Parallel Cypher Execution

This section describes procedures and functions for parallel execution of Cypher statements.

Procedure and Function Overview

The available procedures and functions are described below:

Qualified Name Type Release

apoc.cypher.parallel

- executes fragments in parallel through a list defined in paramMap with a key keyList

Procedure

APOC Full

apoc.cypher.parallel2

- executes fragments in parallel batches through a list defined in paramMap with a key keyList

Procedure

APOC Full

apoc.cypher.mapParallel

apoc.cypher.mapParallel(fragment, params, list-to-parallelize) yield value - executes fragment in parallel batches with the list segments being assigned to _

Procedure

APOC Full

apoc.cypher.mapParallel2

apoc.cypher.mapParallel2(fragment, params, list-to-parallelize) yield value - executes fragment in parallel batches with the list segments being assigned to _

Procedure

APOC Full

apoc.cypher.parallel

Given this dataset:

UNWIND range(0, 9999) as idx CREATE (:Person {name: toString(idx)})

we can execute parallel statements through (:Person) nodes with this procedure:

MATCH (p:Person) WITH collect(p) as people
CALL apoc.cypher.parallel('RETURN a.name + t as title', {a: people, t: ' - suffix'}, 'a')
YIELD value RETURN value.title as title

In the above query, we passed a map as a second parameter and a string from the previous map as a third parameter. The value with key 'a' will be the list to cycle in parallel. Note that it is not needed to pass a and t as query parameters (that is $a and $t) because, under the hood, the procedure will prepend them in the query WITH $parameterName as parameterName. So in this case, WITH $a as a, $t as t.

In this example, we execute multiple queries in parallel WITH $a as a, $t as t RETURN a.name + t as title, where a is one of the (:Person) nodes included in people list.

The result of the procedure is:

Table 1. Result
title

"0 - suffix"

"1 - suffix"

"2 - suffix"

"3 - suffix"

"4 - suffix"

…​

…​

…​

…​

apoc.cypher.parallel2

This procedure is similar to apoc.cypher.parallel2, but works differently under the hood (see below). With the previous dataset, we can execute:

MATCH (p:Person) WITH collect(p) as people
CALL apoc.cypher.parallel('RETURN a.name + t as title', {a: people, t: $suffix}, 'a')
YIELD value RETURN value.title as title

The result of the procedure is:

Table 2. Result
title

"0 - suffix"

"1 - suffix"

"2 - suffix"

"3 - suffix"

"4 - suffix"

…​

…​

…​

…​

The parallel put the collection to parallelize - in this case, people in a java.util.parallelStream() - and then executed multiple queries like this: WITH $a as a, $t as t RETURN a.name + t as title.
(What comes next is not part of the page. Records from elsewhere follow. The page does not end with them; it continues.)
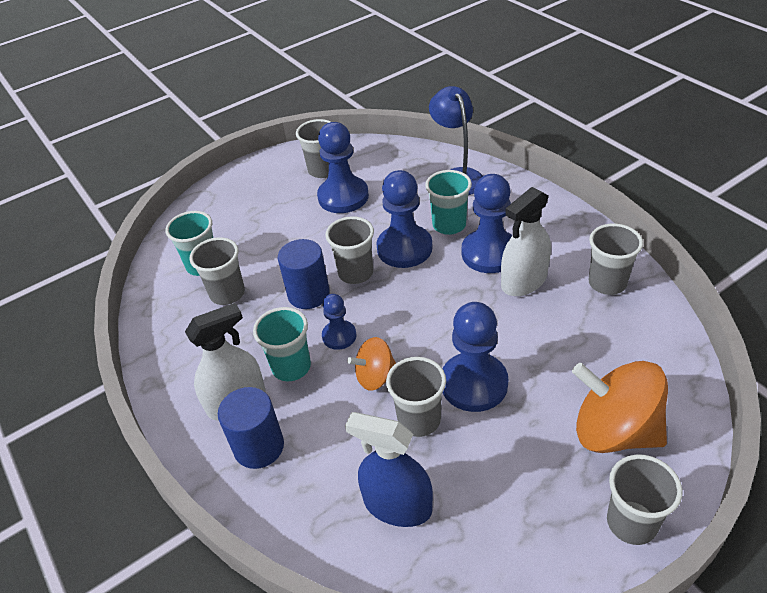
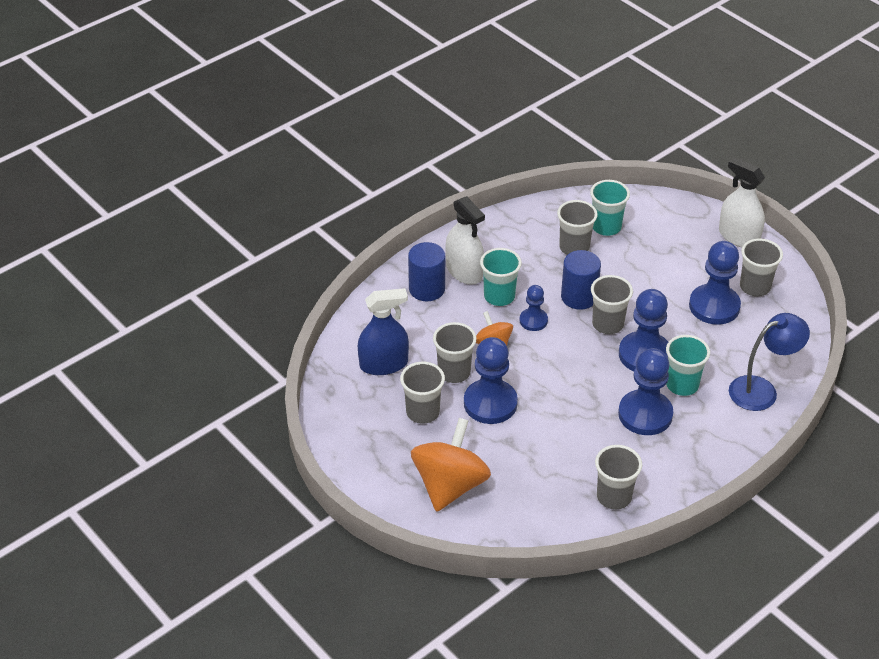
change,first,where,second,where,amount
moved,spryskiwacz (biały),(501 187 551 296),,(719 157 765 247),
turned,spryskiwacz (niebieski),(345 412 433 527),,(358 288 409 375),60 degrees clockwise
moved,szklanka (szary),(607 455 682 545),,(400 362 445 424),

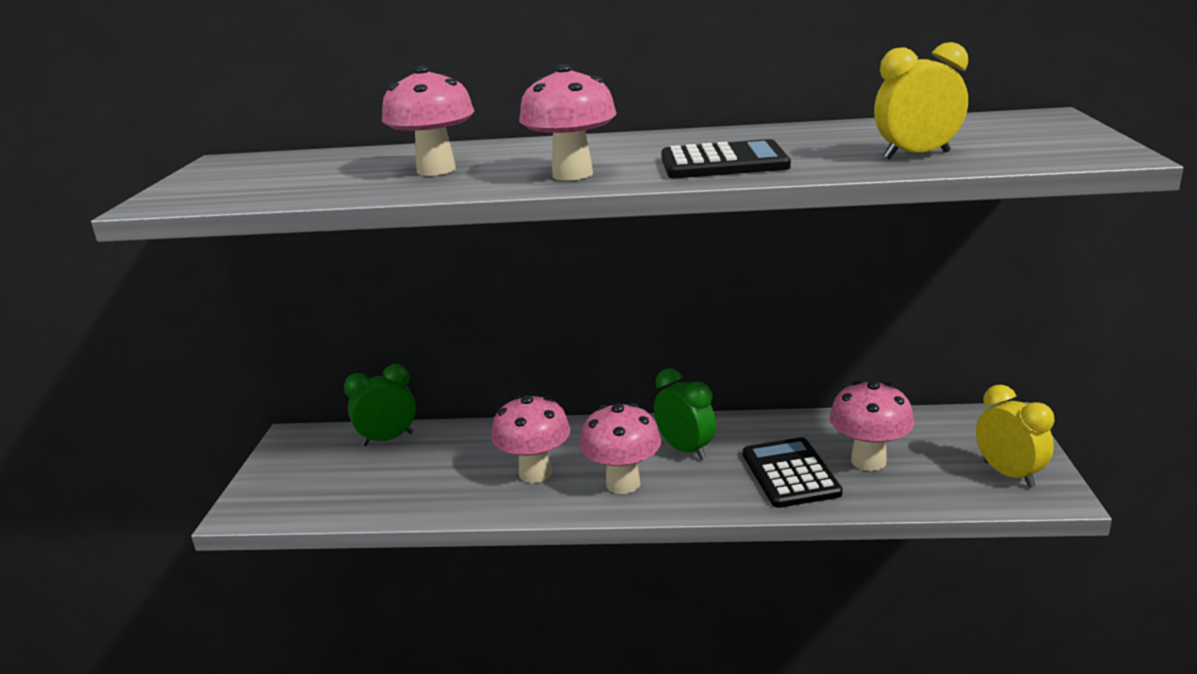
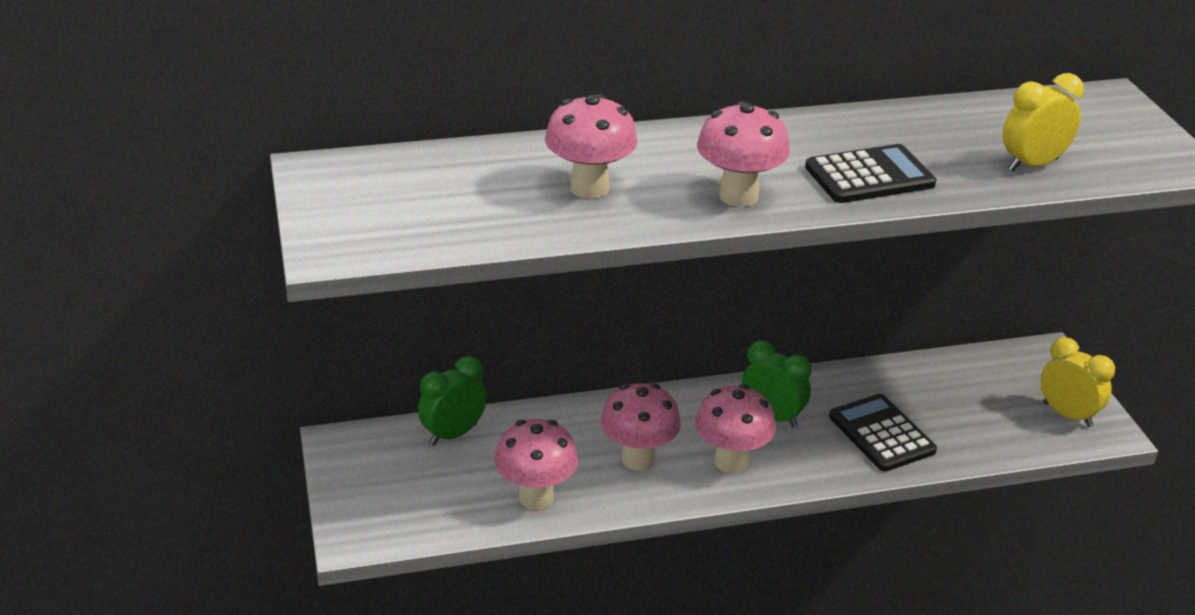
change,first,where,second,where,amount
moved,grzyb (różowy),(829 381 914 471),,(495 419 578 509),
In the parallel2 transformation example, the fragment parameter first split the collection people into batchSizes of total / partitions, where partitions are 100 * number of processors available to the JVM (or 1 if total / partitions < 1). Then, it created a java.util.concurrent.Future for each batch, where each Future executed a query like this: WITH $t AS t UNWIND $a AS a RETURN a.name + $t as title (where $a is the current batch of people). Finally, it computed the futures.

Generally, the apoc.cypher.parallel2 procedure is more recommended than the apoc.cypher.parallel.